The Time Warp Trio: Viking It and Liking It
by Jon Scieszka
Discussion and Activities
For pre-reading ideas and background information on modern fantasy and its conventions, see Around the World in 80 Books: A Multicultural Guide.
The Vikings were excellent craftsmen, sailors, and shipbuilders. The longship that Joe, Sam, and Fred boarded was sleek and supple, powered by sails and oars and built with overlapping planks to sail into narrow inlets and shallow waters. Because their figureheads were carved to look like snakes or dragons, people who saw these ships at sea were often frightened of the "monster" on the waters. Using Internet or library resources, have students search for information and photos of these ships, sometimes known as "Sea Serpents." Then, have students design their own Viking ship mastheads.
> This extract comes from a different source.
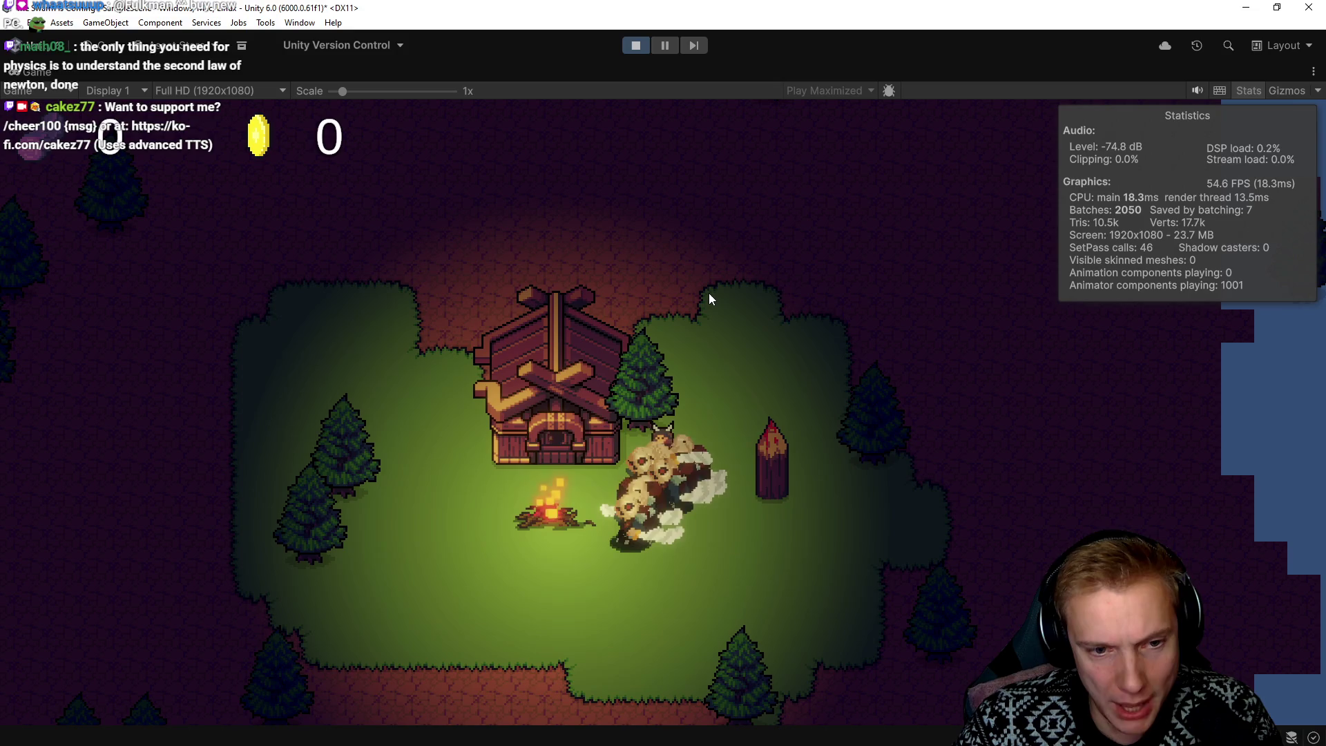
key(s)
Joe and the boys find themselves in danger of losing their heads in a Viking execution. When there was a crime or a grievance, the Vikings settled their problems in an open-air meeting called a "Thing." The Jarls (warriors and aristocrats) and the Karls (peasant traders, craftsmen, farmers, or crewmen) attended and discussed the matter at hand to decide the punishment. Since the Vikings did not employ a prison system, punishment was doled out to fit the crime. When a decision was reached, the Jarls and the Karls clashed their swords in agreement. Using Internet or library resources, have students research what types of crimes warranted particular punishments in this Viking system of justice. Students may then role-play the deliberations at a "Thing," discussing and deciding punishment for crimes committed.
Sprinkled throughout this adventure are a number of Viking terms, which are contextually explained. Review these terms with students, to assist them in remembering what they mean. Conclude the students' visit to the Viking world by listening to Wagner's Flight of the Valkyries.